[Stored items]
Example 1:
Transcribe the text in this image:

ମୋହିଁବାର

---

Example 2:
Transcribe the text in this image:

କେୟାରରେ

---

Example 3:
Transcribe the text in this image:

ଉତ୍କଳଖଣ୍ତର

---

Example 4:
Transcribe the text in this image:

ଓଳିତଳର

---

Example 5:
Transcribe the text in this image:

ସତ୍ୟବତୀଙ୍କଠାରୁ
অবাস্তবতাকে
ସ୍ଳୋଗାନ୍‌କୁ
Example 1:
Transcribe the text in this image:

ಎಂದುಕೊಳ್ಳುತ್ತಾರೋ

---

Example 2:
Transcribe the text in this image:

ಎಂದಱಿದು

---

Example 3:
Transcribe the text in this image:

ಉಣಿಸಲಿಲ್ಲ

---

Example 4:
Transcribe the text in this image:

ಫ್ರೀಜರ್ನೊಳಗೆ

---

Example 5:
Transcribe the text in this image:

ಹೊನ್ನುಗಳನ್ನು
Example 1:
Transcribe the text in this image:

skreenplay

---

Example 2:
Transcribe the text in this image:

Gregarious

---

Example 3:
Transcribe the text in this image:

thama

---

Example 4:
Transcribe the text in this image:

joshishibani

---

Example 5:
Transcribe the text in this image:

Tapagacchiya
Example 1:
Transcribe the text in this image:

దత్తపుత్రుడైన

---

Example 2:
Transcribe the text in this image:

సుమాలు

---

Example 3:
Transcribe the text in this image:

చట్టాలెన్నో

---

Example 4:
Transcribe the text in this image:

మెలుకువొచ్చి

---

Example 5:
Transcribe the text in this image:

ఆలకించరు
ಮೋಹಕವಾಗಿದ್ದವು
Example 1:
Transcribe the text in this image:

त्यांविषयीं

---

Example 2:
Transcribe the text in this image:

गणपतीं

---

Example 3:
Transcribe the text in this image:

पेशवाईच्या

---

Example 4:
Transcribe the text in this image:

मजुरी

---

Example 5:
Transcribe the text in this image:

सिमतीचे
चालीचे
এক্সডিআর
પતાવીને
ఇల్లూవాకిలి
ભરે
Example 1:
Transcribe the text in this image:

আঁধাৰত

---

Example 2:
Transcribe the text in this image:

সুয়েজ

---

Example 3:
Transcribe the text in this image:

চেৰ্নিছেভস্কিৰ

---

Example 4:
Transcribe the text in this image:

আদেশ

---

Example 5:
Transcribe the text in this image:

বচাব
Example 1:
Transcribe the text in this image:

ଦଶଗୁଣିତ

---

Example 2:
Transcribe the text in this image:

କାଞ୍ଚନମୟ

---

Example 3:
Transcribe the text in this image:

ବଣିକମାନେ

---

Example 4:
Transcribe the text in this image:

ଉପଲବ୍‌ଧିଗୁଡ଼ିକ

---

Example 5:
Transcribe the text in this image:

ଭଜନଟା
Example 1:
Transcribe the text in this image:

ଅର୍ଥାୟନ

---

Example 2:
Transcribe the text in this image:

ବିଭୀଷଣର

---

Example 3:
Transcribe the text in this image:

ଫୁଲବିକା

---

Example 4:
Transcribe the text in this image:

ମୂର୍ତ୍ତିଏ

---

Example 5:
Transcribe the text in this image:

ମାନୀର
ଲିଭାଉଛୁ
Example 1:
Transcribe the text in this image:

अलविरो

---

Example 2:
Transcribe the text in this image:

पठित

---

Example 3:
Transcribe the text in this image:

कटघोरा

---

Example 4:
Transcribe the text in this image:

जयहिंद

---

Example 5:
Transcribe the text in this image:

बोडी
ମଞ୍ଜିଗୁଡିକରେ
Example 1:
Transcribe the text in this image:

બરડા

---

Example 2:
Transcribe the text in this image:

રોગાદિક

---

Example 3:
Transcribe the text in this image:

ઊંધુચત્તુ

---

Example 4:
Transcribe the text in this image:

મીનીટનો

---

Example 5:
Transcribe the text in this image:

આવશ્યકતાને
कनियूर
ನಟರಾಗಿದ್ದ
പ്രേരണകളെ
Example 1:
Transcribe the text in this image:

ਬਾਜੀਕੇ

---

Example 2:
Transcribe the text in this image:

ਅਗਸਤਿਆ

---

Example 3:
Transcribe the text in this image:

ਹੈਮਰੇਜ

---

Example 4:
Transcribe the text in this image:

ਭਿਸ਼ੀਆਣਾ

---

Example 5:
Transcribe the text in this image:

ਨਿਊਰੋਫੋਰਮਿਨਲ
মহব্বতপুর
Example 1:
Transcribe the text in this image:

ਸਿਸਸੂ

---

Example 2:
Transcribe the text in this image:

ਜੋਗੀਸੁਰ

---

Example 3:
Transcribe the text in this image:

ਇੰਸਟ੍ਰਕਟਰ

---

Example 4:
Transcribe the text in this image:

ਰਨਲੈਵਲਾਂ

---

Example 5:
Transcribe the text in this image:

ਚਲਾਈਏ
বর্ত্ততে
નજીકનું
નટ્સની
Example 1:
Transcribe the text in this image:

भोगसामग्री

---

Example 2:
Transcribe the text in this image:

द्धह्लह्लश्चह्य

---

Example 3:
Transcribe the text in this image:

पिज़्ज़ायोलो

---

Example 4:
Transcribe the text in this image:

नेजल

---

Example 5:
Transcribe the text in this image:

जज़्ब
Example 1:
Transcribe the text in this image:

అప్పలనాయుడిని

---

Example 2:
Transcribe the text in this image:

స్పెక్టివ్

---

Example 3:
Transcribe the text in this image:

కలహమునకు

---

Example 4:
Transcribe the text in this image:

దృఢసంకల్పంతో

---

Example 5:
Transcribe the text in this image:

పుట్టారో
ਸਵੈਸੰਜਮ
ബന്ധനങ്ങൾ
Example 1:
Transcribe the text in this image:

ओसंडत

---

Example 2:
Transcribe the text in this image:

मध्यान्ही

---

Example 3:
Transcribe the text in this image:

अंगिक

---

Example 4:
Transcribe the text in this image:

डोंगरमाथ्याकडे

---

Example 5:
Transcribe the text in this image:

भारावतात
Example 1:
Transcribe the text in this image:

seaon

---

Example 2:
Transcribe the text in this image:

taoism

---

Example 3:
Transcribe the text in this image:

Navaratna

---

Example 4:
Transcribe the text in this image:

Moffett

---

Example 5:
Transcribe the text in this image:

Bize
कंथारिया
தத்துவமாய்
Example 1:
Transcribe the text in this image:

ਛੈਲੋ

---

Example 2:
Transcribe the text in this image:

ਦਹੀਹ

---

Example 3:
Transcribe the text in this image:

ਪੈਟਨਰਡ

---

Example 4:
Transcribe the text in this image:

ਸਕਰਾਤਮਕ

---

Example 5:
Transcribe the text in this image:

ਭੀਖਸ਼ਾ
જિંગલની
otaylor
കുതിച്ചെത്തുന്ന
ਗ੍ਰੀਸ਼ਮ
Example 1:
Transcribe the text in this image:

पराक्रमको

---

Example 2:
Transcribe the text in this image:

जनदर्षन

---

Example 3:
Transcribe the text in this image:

* _WORK ORDER_:
An exact retyping of every line in the records is needed.

* _ANSWER FOR THE TASK_:
Example 1:
Transcribe the text in this image:

ମୋହିଁବାର

---

Example 2:
Transcribe the text in this image:

କେୟାରରେ

---

Example 3:
Transcribe the text in this image:

ଉତ୍କଳଖଣ୍ତର

---

Example 4:
Transcribe the text in this image:

ଓଳିତଳର

---

Example 5:
Transcribe the text in this image:

ସତ୍ୟବତୀଙ୍କଠାରୁ
অবাস্তবতাকে
ସ୍ଳୋଗାନ୍‌କୁ
Example 1:
Transcribe the text in this image:

ಎಂದುಕೊಳ್ಳುತ್ತಾರೋ

---

Example 2:
Transcribe the text in this image:

ಎಂದಱಿದು

---

Example 3:
Transcribe the text in this image:

ಉಣಿಸಲಿಲ್ಲ

---

Example 4:
Transcribe the text in this image:

ಫ್ರೀಜರ್ನೊಳಗೆ

---

Example 5:
Transcribe the text in this image:

ಹೊನ್ನುಗಳನ್ನು
Example 1:
Transcribe the text in this image:

skreenplay

---

Example 2:
Transcribe the text in this image:

Gregarious

---

Example 3:
Transcribe the text in this image:

thama

---

Example 4:
Transcribe the text in this image:

joshishibani

---

Example 5:
Transcribe the text in this image:

Tapagacchiya
Example 1:
Transcribe the text in this image:

దత్తపుత్రుడైన

---

Example 2:
Transcribe the text in this image:

సుమాలు

---

Example 3:
Transcribe the text in this image:

చట్టాలెన్నో

---

Example 4:
Transcribe the text in this image:

మెలుకువొచ్చి

---

Example 5:
Transcribe the text in this image:

ఆలకించరు
ಮೋಹಕವಾಗಿದ್ದವು
Example 1:
Transcribe the text in this image:

त्यांविषयीं

---

Example 2:
Transcribe the text in this image:

गणपतीं

---

Example 3:
Transcribe the text in this image:

पेशवाईच्या

---

Example 4:
Transcribe the text in this image:

मजुरी

---

Example 5:
Transcribe the text in this image:

सिमतीचे
चालीचे
এক্সডিআর
પતાવીને
ఇల్లూవాకిలి
ભરે
Example 1:
Transcribe the text in this image:

আঁধাৰত

---

Example 2:
Transcribe the text in this image:

সুয়েজ

---

Example 3:
Transcribe the text in this image:

চেৰ্নিছেভস্কিৰ

---

Example 4:
Transcribe the text in this image:

আদেশ

---

Example 5:
Transcribe the text in this image:

বচাব
Example 1:
Transcribe the text in this image:

ଦଶଗୁଣିତ

---

Example 2:
Transcribe the text in this image:

କାଞ୍ଚନମୟ

---

Example 3:
Transcribe the text in this image:

ବଣିକମାନେ

---

Example 4:
Transcribe the text in this image:

ଉପଲବ୍‌ଧିଗୁଡ଼ିକ

---

Example 5:
Transcribe the text in this image:

ଭଜନଟା
Example 1:
Transcribe the text in this image:

ଅର୍ଥାୟନ

---

Example 2:
Transcribe the text in this image:

ବିଭୀଷଣର

---

Example 3:
Transcribe the text in this image:

ଫୁଲବିକା

---

Example 4:
Transcribe the text in this image:

ମୂର୍ତ୍ତିଏ

---

Example 5:
Transcribe the text in this image:

ମାନୀର
ଲିଭାଉଛୁ
Example 1:
Transcribe the text in this image:

अलविरो

---

Example 2:
Transcribe the text in this image:

पठित

---

Example 3:
Transcribe the text in this image:

कटघोरा

---

Example 4:
Transcribe the text in this image:

जयहिंद

---

Example 5:
Transcribe the text in this image:

बोडी
ମଞ୍ଜିଗୁଡିକରେ
Example 1:
Transcribe the text in this image:

બરડા

---

Example 2:
Transcribe the text in this image:

રોગાદિક

---

Example 3:
Transcribe the text in this image:

ઊંધુચત્તુ

---

Example 4:
Transcribe the text in this image:

મીનીટનો

---

Example 5:
Transcribe the text in this image:

આવશ્યકતાને
कनियूर
ನಟರಾಗಿದ್ದ
പ്രേരണകളെ
Example 1:
Transcribe the text in this image:

ਬਾਜੀਕੇ

---

Example 2:
Transcribe the text in this image:

ਅਗਸਤਿਆ

---

Example 3:
Transcribe the text in this image:

ਹੈਮਰੇਜ

---

Example 4:
Transcribe the text in this image:

ਭਿਸ਼ੀਆਣਾ

---

Example 5:
Transcribe the text in this image:

ਨਿਊਰੋਫੋਰਮਿਨਲ
মহব্বতপুর
Example 1:
Transcribe the text in this image:

ਸਿਸਸੂ

---

Example 2:
Transcribe the text in this image:

ਜੋਗੀਸੁਰ

---

Example 3:
Transcribe the text in this image:

ਇੰਸਟ੍ਰਕਟਰ

---

Example 4:
Transcribe the text in this image:

ਰਨਲੈਵਲਾਂ

---

Example 5:
Transcribe the text in this image:

ਚਲਾਈਏ
বর্ত্ততে
નજીકનું
નટ્સની
Example 1:
Transcribe the text in this image:

भोगसामग्री

---

Example 2:
Transcribe the text in this image:

द्धह्लह्लश्चह्य

---

Example 3:
Transcribe the text in this image:

पिज़्ज़ायोलो

---

Example 4:
Transcribe the text in this image:

नेजल

---

Example 5:
Transcribe the text in this image:

जज़्ब
Example 1:
Transcribe the text in this image:

అప్పలనాయుడిని

---

Example 2:
Transcribe the text in this image:

స్పెక్టివ్

---

Example 3:
Transcribe the text in this image:

కలహమునకు

---

Example 4:
Transcribe the text in this image:

దృఢసంకల్పంతో

---

Example 5:
Transcribe the text in this image:

పుట్టారో
ਸਵੈਸੰਜਮ
ബന്ധനങ്ങൾ
Example 1:
Transcribe the text in this image:

ओसंडत

---

Example 2:
Transcribe the text in this image:

मध्यान्ही

---

Example 3:
Transcribe the text in this image:

अंगिक

---

Example 4:
Transcribe the text in this image:

डोंगरमाथ्याकडे

---

Example 5:
Transcribe the text in this image:

भारावतात
Example 1:
Transcribe the text in this image:

seaon

---

Example 2:
Transcribe the text in this image:

taoism

---

Example 3:
Transcribe the text in this image:

Navaratna

---

Example 4:
Transcribe the text in this image:

Moffett

---

Example 5:
Transcribe the text in this image:

Bize
कंथारिया
தத்துவமாய்
Example 1:
Transcribe the text in this image:

ਛੈਲੋ

---

Example 2:
Transcribe the text in this image:

ਦਹੀਹ

---

Example 3:
Transcribe the text in this image:

ਪੈਟਨਰਡ

---

Example 4:
Transcribe the text in this image:

ਸਕਰਾਤਮਕ

---

Example 5:
Transcribe the text in this image:

ਭੀਖਸ਼ਾ
જિંગલની
otaylor
കുതിച്ചെത്തുന്ന
ਗ੍ਰੀਸ਼ਮ
Example 1:
Transcribe the text in this image:

पराक्रमको

---

Example 2:
Transcribe the text in this image:

जनदर्षन

---

Example 3:
Transcribe the text in this image:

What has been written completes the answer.